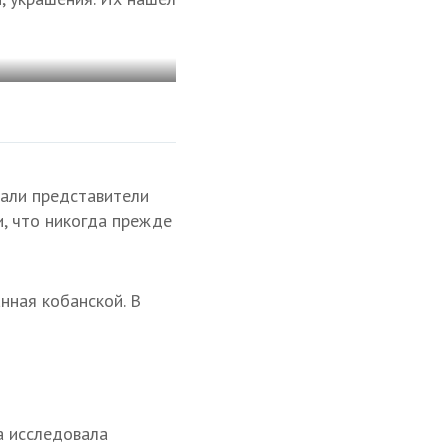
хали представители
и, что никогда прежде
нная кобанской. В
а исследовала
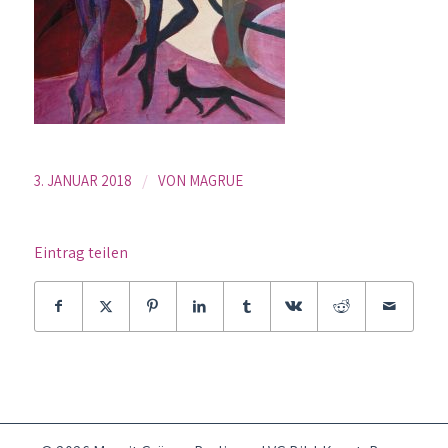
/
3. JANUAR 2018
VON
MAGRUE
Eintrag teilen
• • •
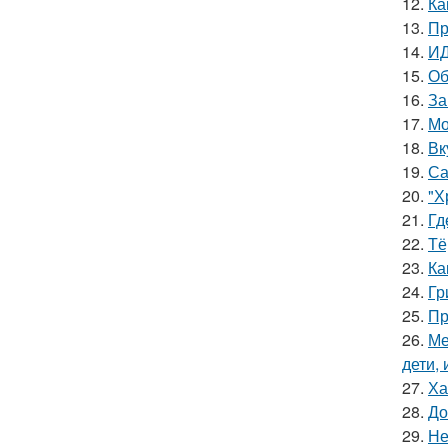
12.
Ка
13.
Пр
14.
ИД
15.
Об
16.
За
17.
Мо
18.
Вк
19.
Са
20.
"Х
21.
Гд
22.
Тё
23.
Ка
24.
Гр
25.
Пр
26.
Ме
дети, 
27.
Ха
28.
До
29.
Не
• • •
Arrange the lines from the one containing "хали представители" up to and including the one containing "а исследовала" as a JSON list of strings, one string per line, with blank lines omitted.

[
  "хали представители",
  "и, что никогда прежде",
  "нная кобанской. В",
  "а исследовала"
]